So the ‘success’ of the university innocence project movement needs to be judged more widely than simply by casework success: through wider education, research and social impact.
Current reform/abolition of the CCRC calls
We consider that reform of the CCRC and related legislation is not just desirable, but essential – without it, the ‘innocence project movement’ will inevitably retract as universities move out of innocence and into ‘easier’ forms of pro bono casework for their students. That would be a devastating loss all round – for potentially innocent people, and a lost opportunity to educate our future lawyers.
However, all of this needs to be considered at the same time as discussing fundamental problems with the Court of Appeal’s approach: without addressing head-on these problems, reform of the CCRC will be meaningless.
The Court of Appeal needs to consider potential miscarriages of justice rather than rigid rules, and to abandon the absurd notion of jury infallibility and the grossly unfair requirement for “new” evidence or argument: in many cases, the evidence needed was there all along and artificiality in excluding this no doubt serves justice badly.
The current climate
New organisations are being set up, heralding renewed energy and interest in the recently unfashionable miscarriages of justice arena. The embryonic Centre for Criminal Appeals has an admirable mission statement. InsideJustice at Inside Time is making sterling progress showcasing the issue for television audiences following the demise of Rough Justice and others. JENGba (Joint Enterprise Not Guilty By Association) has made real progress by opening up the reality of another unpalatable application of the law that yields bizarre results.

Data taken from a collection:

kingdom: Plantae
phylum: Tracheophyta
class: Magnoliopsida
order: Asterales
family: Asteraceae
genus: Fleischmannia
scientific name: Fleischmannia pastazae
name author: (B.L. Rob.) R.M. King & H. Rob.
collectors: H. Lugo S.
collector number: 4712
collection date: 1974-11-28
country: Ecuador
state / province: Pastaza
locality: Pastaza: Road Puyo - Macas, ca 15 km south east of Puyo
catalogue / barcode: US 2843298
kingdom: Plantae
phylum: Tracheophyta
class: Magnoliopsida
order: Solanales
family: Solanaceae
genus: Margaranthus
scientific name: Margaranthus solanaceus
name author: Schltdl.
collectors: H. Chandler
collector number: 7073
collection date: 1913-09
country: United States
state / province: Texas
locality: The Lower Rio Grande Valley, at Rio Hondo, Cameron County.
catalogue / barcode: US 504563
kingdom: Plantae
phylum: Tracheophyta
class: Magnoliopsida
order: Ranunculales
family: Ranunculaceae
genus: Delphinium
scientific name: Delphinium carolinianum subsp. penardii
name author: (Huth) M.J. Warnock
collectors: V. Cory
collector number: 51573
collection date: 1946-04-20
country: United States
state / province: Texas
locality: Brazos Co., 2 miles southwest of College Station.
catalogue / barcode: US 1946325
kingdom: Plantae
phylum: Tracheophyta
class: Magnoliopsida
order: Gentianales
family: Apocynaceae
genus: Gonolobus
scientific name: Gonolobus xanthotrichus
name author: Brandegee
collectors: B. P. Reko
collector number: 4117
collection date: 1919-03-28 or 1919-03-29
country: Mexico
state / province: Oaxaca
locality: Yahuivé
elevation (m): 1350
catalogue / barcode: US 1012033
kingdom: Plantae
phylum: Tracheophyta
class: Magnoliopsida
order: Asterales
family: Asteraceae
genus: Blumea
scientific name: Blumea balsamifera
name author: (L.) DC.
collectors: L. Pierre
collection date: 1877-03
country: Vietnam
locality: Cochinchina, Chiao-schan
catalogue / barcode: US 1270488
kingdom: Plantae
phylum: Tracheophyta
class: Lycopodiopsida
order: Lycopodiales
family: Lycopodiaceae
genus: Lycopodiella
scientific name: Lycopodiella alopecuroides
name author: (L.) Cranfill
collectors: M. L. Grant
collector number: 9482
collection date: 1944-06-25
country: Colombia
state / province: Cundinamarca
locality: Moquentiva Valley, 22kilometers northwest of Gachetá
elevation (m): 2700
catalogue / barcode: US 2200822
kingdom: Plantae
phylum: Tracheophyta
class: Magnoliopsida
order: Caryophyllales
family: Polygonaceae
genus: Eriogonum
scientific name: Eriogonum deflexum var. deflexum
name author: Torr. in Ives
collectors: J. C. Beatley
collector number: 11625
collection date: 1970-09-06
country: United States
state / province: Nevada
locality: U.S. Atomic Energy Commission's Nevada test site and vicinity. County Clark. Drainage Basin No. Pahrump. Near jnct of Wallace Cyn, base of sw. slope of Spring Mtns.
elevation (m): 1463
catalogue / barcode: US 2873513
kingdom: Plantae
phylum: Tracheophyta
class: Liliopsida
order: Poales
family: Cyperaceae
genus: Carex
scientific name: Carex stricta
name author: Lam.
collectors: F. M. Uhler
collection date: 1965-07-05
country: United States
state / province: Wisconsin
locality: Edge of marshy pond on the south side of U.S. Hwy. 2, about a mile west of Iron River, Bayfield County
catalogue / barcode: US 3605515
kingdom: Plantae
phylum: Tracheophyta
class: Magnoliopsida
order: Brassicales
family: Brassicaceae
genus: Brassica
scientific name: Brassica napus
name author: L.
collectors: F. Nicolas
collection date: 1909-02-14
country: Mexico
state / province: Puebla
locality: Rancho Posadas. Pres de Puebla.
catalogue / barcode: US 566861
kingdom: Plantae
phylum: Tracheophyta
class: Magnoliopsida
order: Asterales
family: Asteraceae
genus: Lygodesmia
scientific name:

[Using the information]
**A)** Copy out the stretch of the passage on miscarriages of justice from "So the ‘success’" through "will be meaningless.".
**B)** In the passage on miscarriages of justice, what does the abbreviation JENGba stand for?
**C)** Carry on writing the passage on miscarriages of justice, picking up after its final sentence.

[Response list]
**A)**
So the ‘success’ of the university innocence project movement needs to be judged more widely than simply by casework success: through wider education, research and social impact.
Current reform/abolition of the CCRC calls
We consider that reform of the CCRC and related legislation is not just desirable, but essential – without it, the ‘innocence project movement’ will inevitably retract as universities move out of innocence and into ‘easier’ forms of pro bono casework for their students. That would be a devastating loss all round – for potentially innocent people, and a lost opportunity to educate our future lawyers.
However, all of this needs to be considered at the same time as discussing fundamental problems with the Court of Appeal’s approach: without addressing head-on these problems, reform of the CCRC will be meaningless.

**B)** Joint Enterprise Not Guilty By Association

**C)**
Based in a Russell Group university law school, and as part of ‘the establishment’, we understand that there is a natural reluctance in the legal and political world to look more closely at ‘the Court of Appeal issue’. But reform discussion needs to go beyond putting the CCRC under the microscope: its hands are in many aspects tied by restrictive legislation that needs change. The vision of the Royal Commission in creating the CCRC was to provide a real solution to the scandal of wrongful conviction. That vision can never be achieved while the CCRC remains straight-jacketed by the power and largely unchanging attitude of the Court of Appeal. The CCRC is controlled by the very body whose failure to deal with the problem was epitomised in the infamous cases that provoked the 1993 Royal Commission.
It’s clearly not right that an innocent person should pay for the consequences of human error or omission, to avoid upsetting the applecart that is ‘the system’. ‘Beyond reasonable doubt’ simply goes out of the window after a conviction, and we don’t think that the general public appreciates this, or its consequences for innocent people. But UK students are becoming increasingly aware of this, thanks to innocence projects.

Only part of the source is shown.